Il famoso libro di Menna è stato scritto
per la maggior parte nella sua casa di Calvizzano, dove torna nei week-end,
come si evince dall’intervista che. ha concesso in esclusiva al nostro blog.
Un piccolo post
sul suo blog, poi un romanzo di grande successo, infine un film. Non si ferma
la scalata di "Se Steve Jobs fosse nato a Napoli", l'invenzione
letteraria di Antonio Menna, 43 anni, giornalista, noto nella nostra zona per
essere stato per circa 15 anni consigliere comunale e assessore a Marano. Menna
da qualche anno vive a Roma ma nei fine settimana torna dalle nostre parti; per
la precisione a Calvizzano, dove ha preso casa. E', quindi, anche un po' nostro
concittadino. A lui abbiamo chiesto com'è nato questo improvviso successo e
come ci si sente.
"E' nato
abbastanza per caso - dice Menna -; scrivo da molti anni. Faccio il giornalista
dal 1988, quando ero poco più che adolescente. Ho vinto alcuni premi con i miei
racconti e ho pubblicato, in precedenza, due romanzi. Niente di paragonabile,
però, a quello che sta succedendo in questi mesi. Ad ottobre mi sono inventato
una breve storia, che ho pubblicato sul mio blog. All'indomani della sua morte,
simulavo la nascita di Steve Jobs dalle nostre parti, per dimostrare che nel
successo personale anche il luogo dove nasci e cresci ha un suo peso. Infatti
lo Steve Jobs napoletano, chiamato Stefano Lavori, trovava sul suo cammino, una
quantità tale di ostacoli (banche, burocrazia, corruzione, camorra) da fargli
passare la voglia.

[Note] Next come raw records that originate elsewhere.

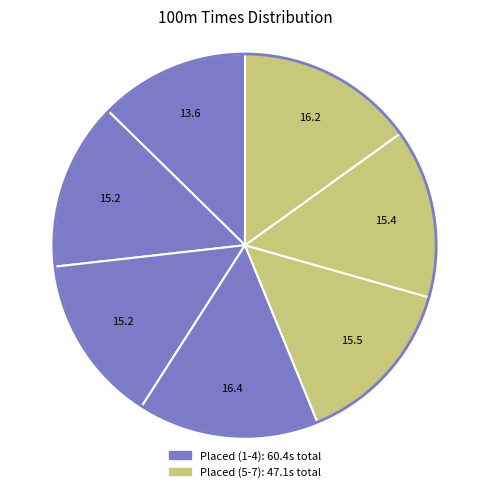

Count the number of slices in the pie.

7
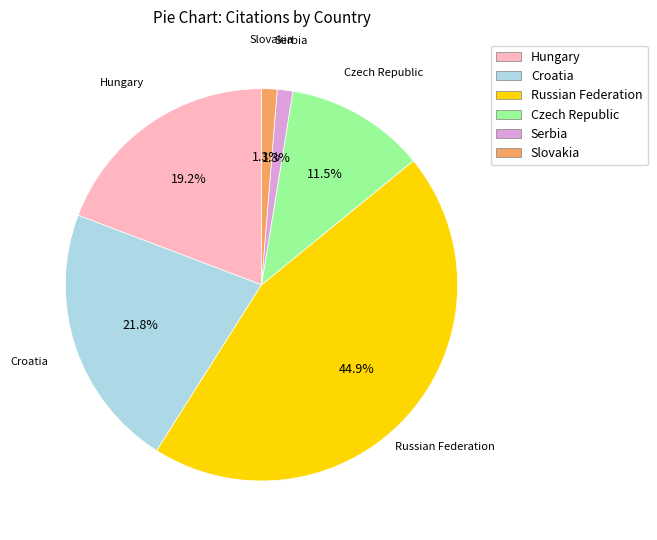

How much of the chart is everything except Russian Federation?

55.1%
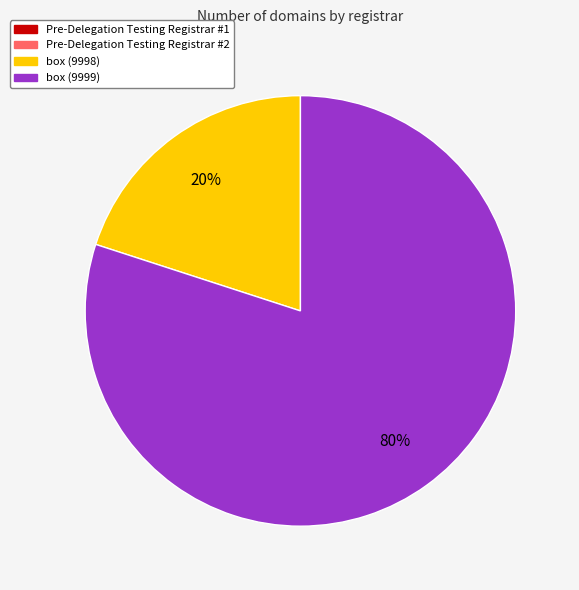

Is there a majority slice in this chart?

Yes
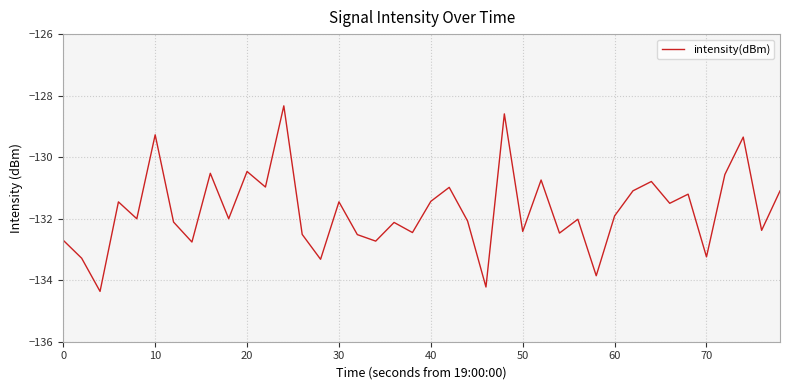

What is the difference between the maximum and minimum values?

6.0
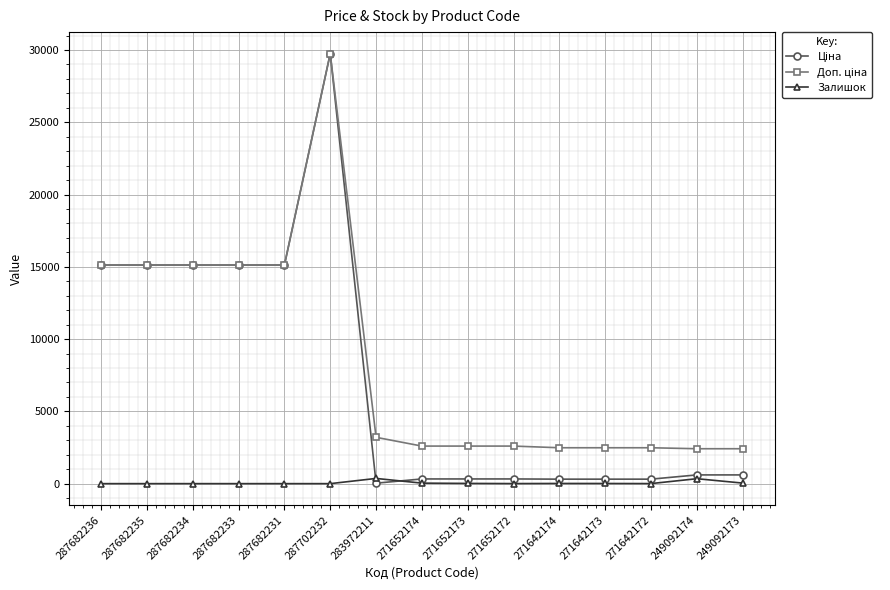

What is the difference between the highest and lowest values at 287682234?

15120.0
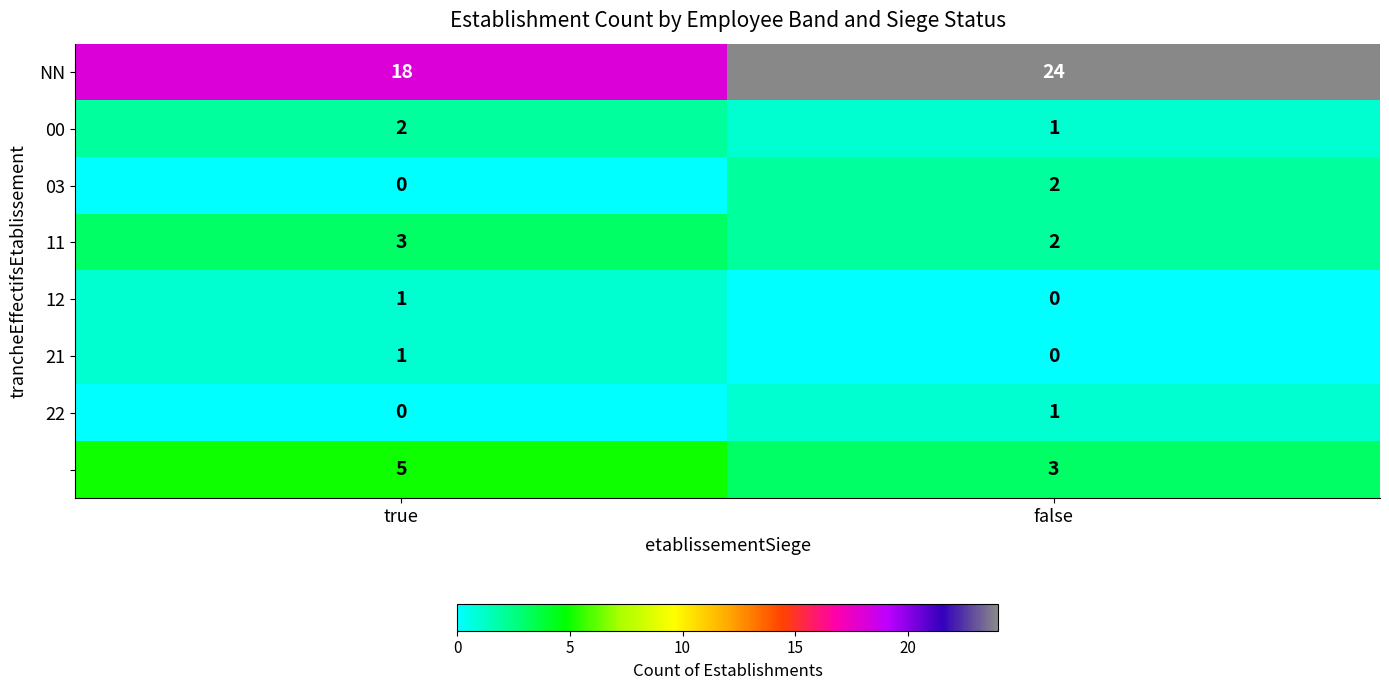

What is the difference between the highest and lowest values at false?

24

La piccola storia, molto breve, è piaciuta molto. Ha avuto
400mila lettori in tre giorni ed è finita sui giornali di mezzo mondo, da Le
Monde al Corriere canadese. Da lì è venuta l'idea di dare struttura e forma a
quel mini racconto e trasformarlo in un romanzo di 200 pagine. L'ho scritto in
dieci giorni e ho trovato un grande editore che lo ha pubblicato. Si chiama
Sperling & Kupfer. Il libro ha bissato il successo del post. E' stato tra i
dieci più venduti in Italia per due settimane ed è alla sua seconda edizione.
In questi giorni, siamo al terzo passaggio. Stiamo scrivendo la sceneggiatura,
un produttore ha comprato i diritti e probabilmente ci sarà un film".
La storia parla di difficoltà a fare le
cose in Italia e al Sud. Tu che hai vissuto attivamente la realtà dei nostri
territori in qualità di giornalista e di amministratore, ritieni che possa
esserci qualche speranza di riscatto e una prospettiva per i giovani?
Il libro,
indubbiamente, si concentra sui problemi e può sembrare pessimista. Invece, in
fondo, non lo è. Io provo a dire che in Italia e al Sud abbiamo un potenziale
enorme, di gente valida, di intelligenze vive, di valori. Un potenziale pari a
cento che però realizza venti. Disperdiamo tantissime energie, tantissime
risorse per via di problemi strutturali su cui da anni diciamo che si deve fare
qualcosa ma su cui, al di là delle chiacchiere, nulla si muove. Il mio, in
sostanza, è un grido di dolore. Se rimuovessimo questi ostacoli, per quanto è
geniale, creativa, intelligente la nostra gente, l'Italia e il Sud volerebbero.
La speranza per i giovani è che la classe dirigente di questo Paese decida
finalmente di farsi carico delle questioni che ne bloccano la realizzazione.
Purtroppo, al momento, si vedono molte parole e pochi fatti.
Da un po' di tempo tu abiti a Calvizzano,
da cittadino che percezione hai avuto di questa piccola realtà alle porte di
Napoli?
In realtà ci
vivo poco. Lavoro da un po' a Roma e passo gran parte della mia settimana lì.
Torno nel week end, in una casa che è amministrativamente nel territorio di
Calvizzano ma sul confine con Marano, la città dove sono cresciuto e dove ho i
miei genitori. La percezione che ne ho è quella che ho sempre vissuto: ci sono
problemi irrisolti di vivibilità legati ad una crescita urbanistica eccessiva,
ad una densità troppo alta, alla mancanza di una identità economica. Questo si
riversa anche sulla vita civile e ne abbassa la qualità. Ma riguarda
Calvizzano, come Marano, come gran parte dell'area metropolitana di Napoli.